Exercise
Every line holding the string "linejoin" should be copied out of the listing.
Information provided Start Marker
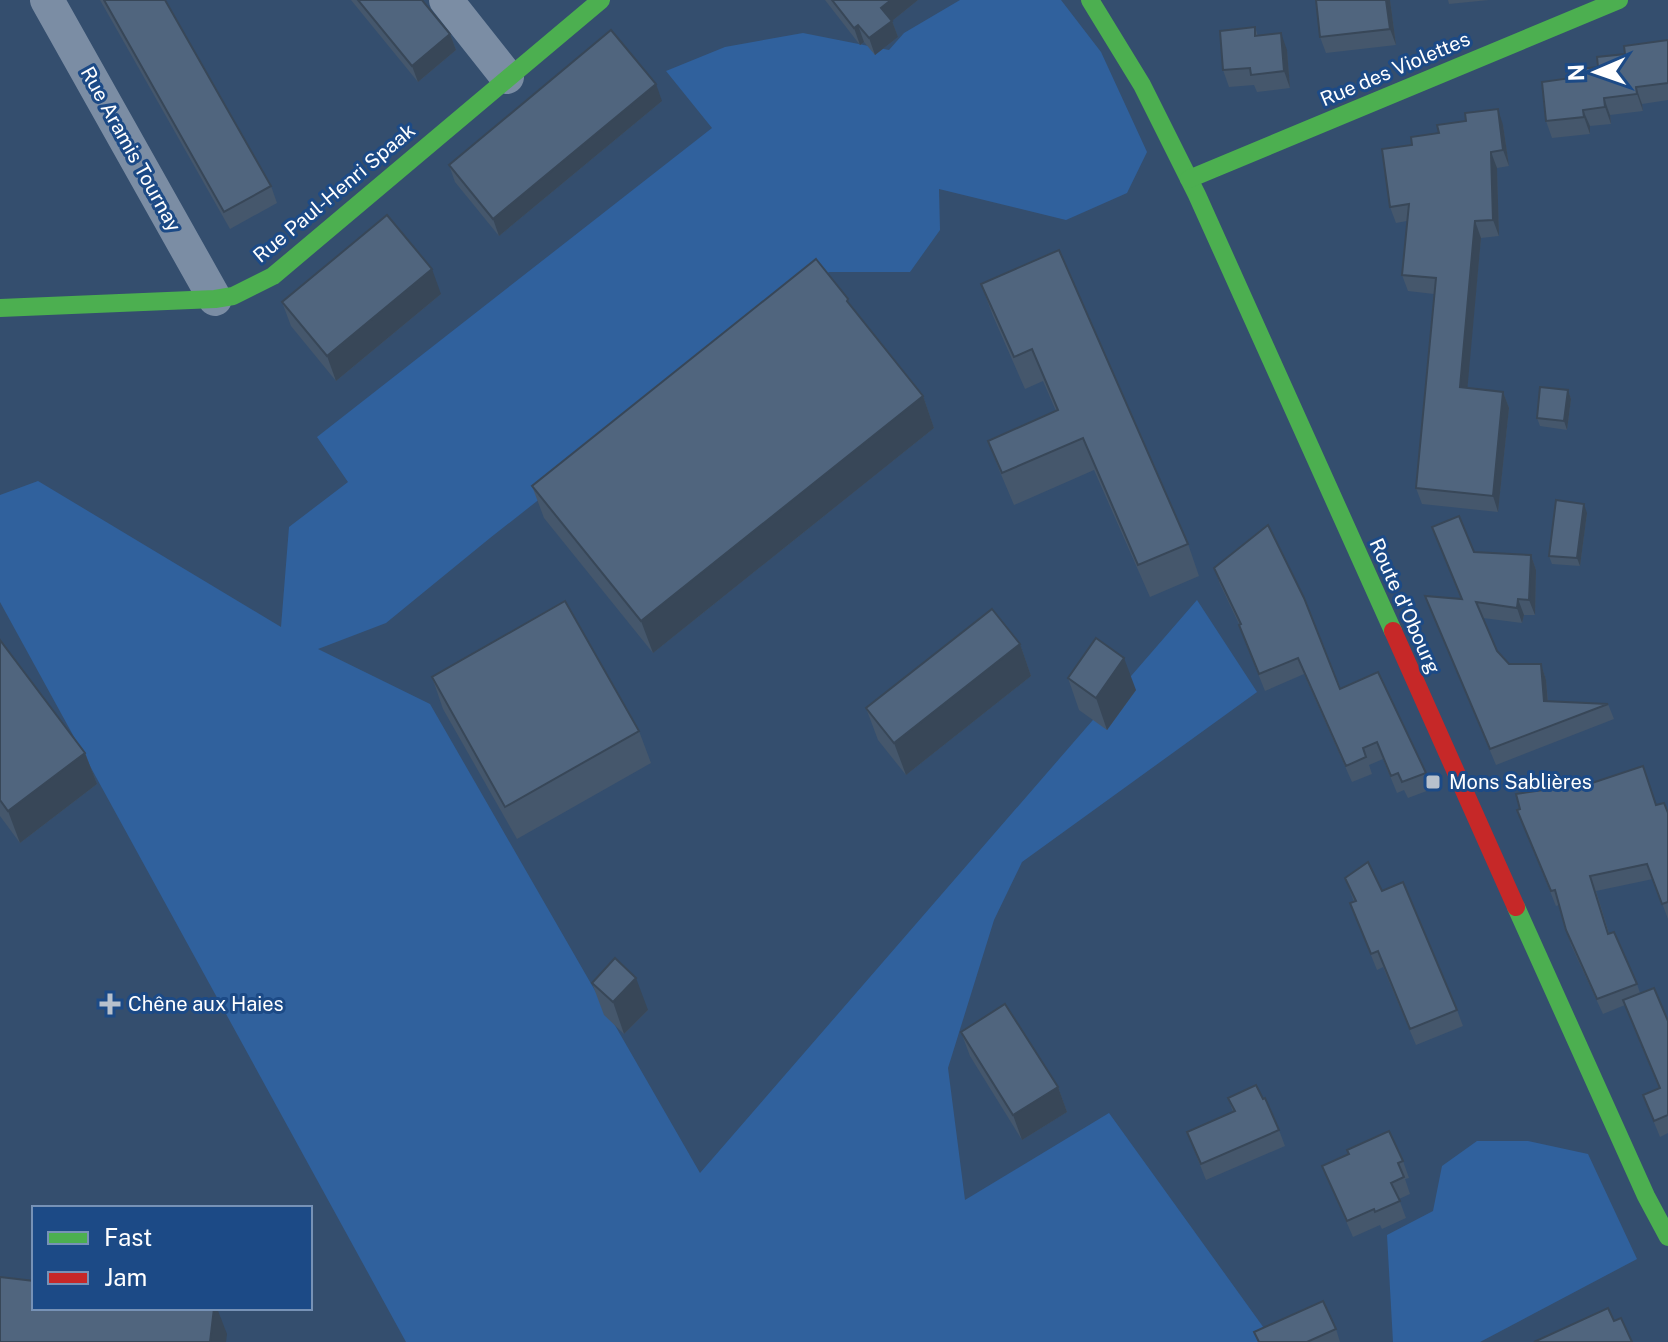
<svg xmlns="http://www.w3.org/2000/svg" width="1668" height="1342" font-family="'Public Sans',sans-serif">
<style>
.green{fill:#30619d}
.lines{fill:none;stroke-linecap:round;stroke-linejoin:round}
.street{stroke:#7b8da4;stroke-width:34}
.fast{stroke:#4caf50;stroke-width:18}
.jam{stroke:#c62828;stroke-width:18}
.wall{fill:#45576c}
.shaded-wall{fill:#384758}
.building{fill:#50657e;stroke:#384758;stroke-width:2}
.poi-dot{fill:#b8c1cc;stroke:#1c4a86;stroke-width:3}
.labels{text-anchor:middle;stroke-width:6;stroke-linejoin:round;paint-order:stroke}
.street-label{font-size:20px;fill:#fff;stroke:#1c4a86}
.poi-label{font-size:20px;fill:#fff;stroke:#1c4a86;text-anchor:start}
</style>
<rect width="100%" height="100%" fill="#344e6e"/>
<g class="green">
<polygon points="960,0 1061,0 1101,52 1147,152 1127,193 1066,220 939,189 940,230 910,272 829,272 490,538 386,623 318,649 430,704 700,1173 1197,600 1257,692 1022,862 994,920 948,1068 965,1200 1109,1113 1274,1342 406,1342 0,602 0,495 38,481 281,627 289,527 348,482 317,437 712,128 666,71 725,47 803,33 889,50 904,33"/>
<polygon points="1477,1141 1528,1141 1588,1154 1637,1259 1480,1342 1393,1342 1387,1235 1433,1211 1442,1166"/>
</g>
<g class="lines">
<g class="street">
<polyline points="47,0 215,299"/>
<polyline points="446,0 507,77"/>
</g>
<g class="fast">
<polyline points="1090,0 1142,85 1197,195 1393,631"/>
<polyline points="1189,179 1619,0"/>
<polyline points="0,308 215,299 233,296 273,276 601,0"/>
<polyline points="1516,907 1646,1196 1668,1237"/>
</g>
<polyline class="jam" points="1393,631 1516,907"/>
</g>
<g class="wall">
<polygon points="100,0 165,0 271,186 277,203 230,229"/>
<polygon points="351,0 422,0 450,34 456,50 418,82"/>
<polygon points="825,0 918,0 892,21 898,37 875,55 864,42 860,45"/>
<polygon points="1316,0 1390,0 1396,45 1326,53 1320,37"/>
<polygon points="1448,0 1489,0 1449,4"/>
<polygon points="1255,27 1258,36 1287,50 1290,88 1257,92 1254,85 1229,87 1223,70"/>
<polygon points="1668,40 1668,100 1642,104 1643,111 1610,115 1611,124 1590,126 1590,134 1552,138 1546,121 1571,78 1625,54"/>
<polygon points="662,101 499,236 455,182 449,165"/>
<polygon points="1503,125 1509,166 1497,168 1499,236 1481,238 1467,388 1503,392 1509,408 1498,512 1422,504 1416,488 1434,294 1408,291 1402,275 1407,221 1396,223 1390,207 1412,145"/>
<polygon points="981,284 1188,544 1199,576 1150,597 1094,470 1014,505 1000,472 988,441 1056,411 1043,381 1025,389 993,316"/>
<polygon points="441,294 336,381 291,326 282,302"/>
<polygon points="851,306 923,396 934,428 653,653 544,518 532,486"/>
<polygon points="1568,390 1571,399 1567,430 1540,426 1537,418"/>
<polygon points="1587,513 1580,566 1552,564 1549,556"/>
<polygon points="1432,527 1474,552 1531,555 1536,570 1535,615 1524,615 1522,623 1483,618 1497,651 1509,664 1541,664 1546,680 1548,701 1608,704 1614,719 1496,765 1425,596 1461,599"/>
<polygon points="1214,568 1426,773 1432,789 1408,798 1404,790 1397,793 1383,759 1369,765 1372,774 1352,782 1304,674 1265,691 1245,641 1239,624 1220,584"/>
<polygon points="0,640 85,753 97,784 20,843 0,816"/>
<polygon points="1020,644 1031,676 906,775 878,740 866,708"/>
<polygon points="432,677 639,731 651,763 517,839 443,709"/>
<polygon points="1068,678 1136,690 1107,730 1079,710"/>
<polygon points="1657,805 1668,813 1668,919 1653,879 1596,891 1609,933 1637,984 1640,993 1668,1021 1668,1133 1660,1137 1643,1095 1659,1088 1625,1005 1603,1014 1571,945 1559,905 1556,906 1517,810"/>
<polygon points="1345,878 1382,891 1457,1010 1463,1026 1416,1045 1383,967 1377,970 1350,903 1354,902"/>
<polygon points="592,983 648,1010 624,1034 604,1015"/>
<polygon points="961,1032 1058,1087 1067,1112 1022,1140 970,1056"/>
<polygon points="1228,1098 1263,1099 1279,1130 1285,1146 1206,1180 1187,1132 1233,1112"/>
<polygon points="1403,1161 1409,1178 1405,1179 1410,1194 1399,1199 1406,1218 1382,1229 1380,1225 1353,1237 1322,1166"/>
<polygon points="1336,1329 1340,1342 1258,1342 1254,1332"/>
</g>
<g class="shaded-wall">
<polygon points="891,0 918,0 892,21 898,37 875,55 869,38 881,8"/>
<polygon points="1386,0 1390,0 1396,45 1390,29"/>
<polygon points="858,25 864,42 860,45 854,28"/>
<polygon points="1281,33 1287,50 1290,88 1284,71"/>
<polygon points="450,34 456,50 418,82 412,66"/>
<polygon points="656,84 662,101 499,236 493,219"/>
<polygon points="1636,87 1642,104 1643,111 1637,94"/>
<polygon points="1604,98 1610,115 1611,124 1605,107"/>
<polygon points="1498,109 1503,125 1509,166 1503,150"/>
<polygon points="1583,110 1590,126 1590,134 1584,117"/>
<polygon points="1491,152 1497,168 1499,236 1493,220"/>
<polygon points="1475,221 1481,238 1466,404 1460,387"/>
<polygon points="432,269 441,294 336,381 327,356"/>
<polygon points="1568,390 1571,399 1567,430 1564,421"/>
<polygon points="1503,392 1509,408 1498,512 1493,496"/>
<polygon points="923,396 934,428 653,653 641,621"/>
<polygon points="1584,504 1587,513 1580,566 1577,558"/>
<polygon points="1531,555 1536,570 1535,615 1529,600"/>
<polygon points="1518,599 1524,615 1522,623 1517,608"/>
<polygon points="1020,644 1031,676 906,775 894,743"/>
<polygon points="1124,658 1136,690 1107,730 1096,698"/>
<polygon points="1541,664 1546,680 1549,716 1544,701"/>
<polygon points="85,753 97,784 20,843 8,811"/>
<polygon points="636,978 648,1010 624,1034 613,1002"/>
<polygon points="1058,1087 1067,1112 1022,1140 1013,1115"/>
<polygon points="214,1308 217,1308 227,1334 226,1342 210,1342"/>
</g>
<g class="building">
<polygon points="104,0 165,0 271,186 224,212"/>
<polygon points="358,0 422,0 450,34 412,66"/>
<polygon points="832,0 891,0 881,8 892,21 869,38 858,25 854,28"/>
<polygon points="1316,0 1386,0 1390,29 1320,37"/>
<polygon points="1255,27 1255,36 1281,33 1284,71 1251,75 1250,68 1223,70 1220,31"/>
<polygon points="611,30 656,84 493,219 449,165"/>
<polygon points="1668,40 1668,83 1636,87 1637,94 1604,98 1605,107 1583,110 1584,117 1546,121 1542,82 1571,78 1570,70 1598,67 1597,57 1625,54 1624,46"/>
<polygon points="1498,109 1503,150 1491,152 1493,220 1475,221 1460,387 1503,392 1493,496 1416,488 1436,278 1402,275 1409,204 1390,207 1382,149 1412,145 1411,137 1439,133 1437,125 1466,121 1465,113"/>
<polygon points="387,215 432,269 327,356 282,302"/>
<polygon points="1059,250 1188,544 1138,565 1083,438 1002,473 988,441 1058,410 1032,349 1014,357 981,284"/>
<polygon points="816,259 848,299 847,301 923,396 641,621 532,486"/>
<polygon points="1540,387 1568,390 1564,421 1537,418"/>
<polygon points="1556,500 1584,504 1577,558 1549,556"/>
<polygon points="1459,516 1474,552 1531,555 1529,600 1518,599 1517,608 1476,602 1497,651 1509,664 1541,664 1544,701 1608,704 1490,749 1425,596 1462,599 1432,527"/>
<polygon points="1268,525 1304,598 1340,689 1378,672 1426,773 1402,782 1398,773 1391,776 1377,742 1363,748 1366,757 1346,766 1298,658 1259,674 1239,625 1241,624 1214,568"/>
<polygon points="565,601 639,731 505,807 432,677"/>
<polygon points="992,609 1020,644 894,743 866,708"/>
<polygon points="1096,638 1124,658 1096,698 1068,678"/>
<polygon points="0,640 85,753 8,811 0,800"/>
<polygon points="1643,766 1656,805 1664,803 1668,813 1668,902 1662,904 1647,864 1590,876 1608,934 1614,932 1637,984 1597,999 1566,930 1555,890 1551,891 1517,810 1520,809 1516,794 1592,783"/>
<polygon points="1368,862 1382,891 1403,882 1457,1010 1410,1029 1378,951 1371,954 1350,903 1356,901 1345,878"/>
<polygon points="615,958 636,978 613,1002 592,983"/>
<polygon points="1654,988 1668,1021 1668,1115 1654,1121 1643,1095 1660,1088 1623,1000"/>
<polygon points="1005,1004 1058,1087 1013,1115 961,1032"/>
<polygon points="1256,1085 1263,1099 1265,1098 1279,1130 1201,1164 1187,1132 1235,1111 1228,1098"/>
<polygon points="1389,1131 1403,1161 1398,1163 1404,1177 1391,1183 1400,1201 1375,1212 1374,1209 1347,1221 1322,1166 1349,1154 1347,1150"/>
<polygon points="0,1277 34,1281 34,1308 214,1308 210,1342 0,1342"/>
<polygon points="1323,1301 1336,1329 1307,1342 1259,1342 1254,1332"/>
<polygon points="1608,1308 1614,1321 1621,1318 1632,1342 1534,1342"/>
</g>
<g class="poi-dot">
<rect x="1425" y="774" width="16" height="16" rx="4"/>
<path d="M106 992h8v8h8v8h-8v8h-8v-8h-8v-8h8z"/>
</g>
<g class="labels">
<g class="street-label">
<text transform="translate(1395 69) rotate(-23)" y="7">Rue des Violettes</text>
<text transform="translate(131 149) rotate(61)" y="7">Rue Aramis Tournay</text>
<text transform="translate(334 193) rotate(-40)" y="7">Rue Paul-Henri Spaak</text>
<text transform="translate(1405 606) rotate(66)" y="7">Route d'Obourg</text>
</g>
<g class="poi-label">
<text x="1449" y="789">Mons Sablières</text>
<text x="128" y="1011">Chêne aux Haies</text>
</g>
</g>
<rect x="32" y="1206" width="280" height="104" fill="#1c4a86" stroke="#7792b6" stroke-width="2"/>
<rect x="48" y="1232" width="40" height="12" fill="#4caf50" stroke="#7792b6" stroke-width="2"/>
<text x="104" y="1246" font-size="24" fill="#ffffff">Fast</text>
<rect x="48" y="1272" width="40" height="12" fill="#c62828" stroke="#7792b6" stroke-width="2"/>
<text x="104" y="1286" font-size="24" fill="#ffffff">Jam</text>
<g transform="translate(1596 72) rotate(268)" stroke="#1c4a86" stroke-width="6" paint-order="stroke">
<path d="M0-6L14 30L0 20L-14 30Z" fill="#ffffff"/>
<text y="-12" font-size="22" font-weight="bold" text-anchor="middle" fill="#ffffff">N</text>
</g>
</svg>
Information provided End Marker
Solved problem
.lines{fill:none;stroke-linecap:round;stroke-linejoin:round}
.labels{text-anchor:middle;stroke-width:6;stroke-linejoin:round;paint-order:stroke}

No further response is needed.